06. Sleigh Ride - Saitone Remix by Saitone
Tr.01に引き続きSaitoneさんの作品。 これもオススメ! メロを細切れにして畳み掛けるように心地よく鳴らしていくその手法とセンスに脱帽です。 あと、Saitoneさんの曲って1音1音に愛が溢れている気がします。 私が「Chiptune」(という言葉)に持つイメージは、どうしてもテクニック重視かつ音色に癖があることから「トガっている」印象があったんですが、Saitoneさんの紡ぎだす音って、アタックの柔らかさや音色から「優しさ」「温かさ」が見えるんですよ。 正直、Saitoneさんの事はあまり知りませんが、もっと色んな曲を聴いてみたいです。

07. This Christmas - Tanikugu remix by Tanikugu
アレンジとしては特に奇をてらった感じは無いものの、1音1音が丁寧に作られていて好感が持てます。 スネアがちょっとコナミっぽいかなw

08. Frosty RX by she
最初はTr.07と同じで普通にファミコン音源へのダウンサイジング…かと思いきや、本編に入るといきなりカッコ良くなります。 細やかに変調する矩形波音色、カッコいいベースライン、よりコナミ臭いスネアwなど、聴きどころが多い曲です。

09. Parade%Of%The%Wooden%Soldiers.gb by suge
これは、割とG.M.O.クリスマスソングスの方向性に近いですかね。 綺麗にダウンサイジングされており、まさに「ファミコンミュージック」といった趣。 …と思ったら、やはりコレだけでは終わらないのがこのアルバムw 後半になってノイズが暴れだし、重たいキックが入って、怪しげなベースラインが動き始めると、マイナーでディープな曲調へと一変。 そう来るか!と唸った作品でした。

10. Merry Christmas Mr.Lawrence (One gameboy remix) by Xinon
超有名な「教授」の曲をどう料理するかと思えば、あのスピリチュアルな印象の曲をキックとショートノイズと低音ベースのリズム隊がグイグイと引っ張っていくカッコいい曲に仕上げてきました! これまた面白いアレンジだと思います。

11. Gin Gin Jingle Bell NSF Edition by K->
Famicompo mini主宰でお馴染みの我らがK->氏の作品。 まず、「クリスマスソング」というお題でこの選曲をしてきたところからして「らしい」なぁ、と。(^^;) 敢えて高速エンベロープに頼らず、拡張音源(N106?)を加えて無理なく和音を鳴らすことで聴き易い仕上がりになっています。 そして、何と言ってもオールドゲーマーならいやがおうにも耳に入ってくるネタの数々w ファミコンスーパーマリオシリーズを思わせるフレーズが随所に無理なく仕込んであって、ニヤニヤしながら聴いてました。

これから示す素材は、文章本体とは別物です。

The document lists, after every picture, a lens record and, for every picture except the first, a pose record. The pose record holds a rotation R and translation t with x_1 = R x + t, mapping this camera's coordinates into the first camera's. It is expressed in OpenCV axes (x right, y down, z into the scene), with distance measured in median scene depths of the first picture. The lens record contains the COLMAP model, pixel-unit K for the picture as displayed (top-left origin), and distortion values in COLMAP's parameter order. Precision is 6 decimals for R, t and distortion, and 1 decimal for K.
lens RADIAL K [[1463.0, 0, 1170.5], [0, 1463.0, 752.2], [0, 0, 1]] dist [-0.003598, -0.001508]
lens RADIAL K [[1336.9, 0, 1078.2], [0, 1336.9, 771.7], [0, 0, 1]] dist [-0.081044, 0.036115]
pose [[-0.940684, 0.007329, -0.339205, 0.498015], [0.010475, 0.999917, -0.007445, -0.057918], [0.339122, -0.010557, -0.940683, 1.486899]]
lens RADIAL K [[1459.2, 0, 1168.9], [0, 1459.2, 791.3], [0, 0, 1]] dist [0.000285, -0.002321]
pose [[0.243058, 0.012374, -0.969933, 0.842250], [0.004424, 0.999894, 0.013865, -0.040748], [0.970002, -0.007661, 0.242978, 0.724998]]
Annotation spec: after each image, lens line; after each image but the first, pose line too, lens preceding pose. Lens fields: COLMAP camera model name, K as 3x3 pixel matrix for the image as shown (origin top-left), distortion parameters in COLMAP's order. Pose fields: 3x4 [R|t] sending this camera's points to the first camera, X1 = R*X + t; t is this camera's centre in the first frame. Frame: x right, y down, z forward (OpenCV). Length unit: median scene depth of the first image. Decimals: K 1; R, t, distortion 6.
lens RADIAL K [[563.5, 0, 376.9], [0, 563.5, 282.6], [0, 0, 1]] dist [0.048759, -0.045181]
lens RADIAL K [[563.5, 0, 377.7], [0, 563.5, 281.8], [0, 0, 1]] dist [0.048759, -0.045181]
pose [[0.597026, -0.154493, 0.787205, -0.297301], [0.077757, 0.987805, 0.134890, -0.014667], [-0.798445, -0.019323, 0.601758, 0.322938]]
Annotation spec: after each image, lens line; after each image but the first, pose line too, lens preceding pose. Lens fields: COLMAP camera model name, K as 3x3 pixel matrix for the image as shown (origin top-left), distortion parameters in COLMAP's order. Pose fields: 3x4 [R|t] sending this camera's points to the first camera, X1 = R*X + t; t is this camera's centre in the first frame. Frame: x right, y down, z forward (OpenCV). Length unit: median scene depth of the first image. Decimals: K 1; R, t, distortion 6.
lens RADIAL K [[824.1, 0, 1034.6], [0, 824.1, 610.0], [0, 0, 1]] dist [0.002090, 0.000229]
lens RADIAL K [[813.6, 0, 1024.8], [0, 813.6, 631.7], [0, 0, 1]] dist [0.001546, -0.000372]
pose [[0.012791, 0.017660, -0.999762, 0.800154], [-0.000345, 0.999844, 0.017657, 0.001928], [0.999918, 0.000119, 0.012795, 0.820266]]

12. White Xs by Bud Melvin (w/ Jessica Billey)
謎のヴォーカルとビートから始まるこの曲、最初は全く原曲が浮かばないのですが、途中から更に怪しい男性ヴォーカルに矩形波ベースが絡んできて、更にバンジョー?の調べがカオスへと誘ったところで、やっと原曲のモチーフが出てきます。 原曲のおおらかな雰囲気とは違い、ねちっこい高速エンベロープのコードが絡んだりして、なんだかよくわからない不思議な曲に変貌しています。 そういえば、私も昔この曲はSCCでアレンジしたことがあります。 このCDに収録されている雰囲気とは正反対で、コナミSTGっぽい上空をカッ飛ばすような爽快感を目指して作った曲でした。(このへんでまだ聴けます…Result3位のやつです

13. Xmas Song Megamix (plastic sputnik arcade punk) by hally
最後はVORC主宰のhallyさんの曲です。 ゲームボーイファミコンなどの矩形波(PSG)系音源が主流の中、hallyさんだけはFM音源中心のトラックメイキングとなっています。 敢えてFM音源のチープさを残した音色で、ギターソロなどを思わせるパートなど、なかなか面白い仕上がりになっています。

というわけで、個人的には非常に満足度の高いアルバムでした。 この手の音にワクワクする方は必聴のアルバムだと思います。 是非!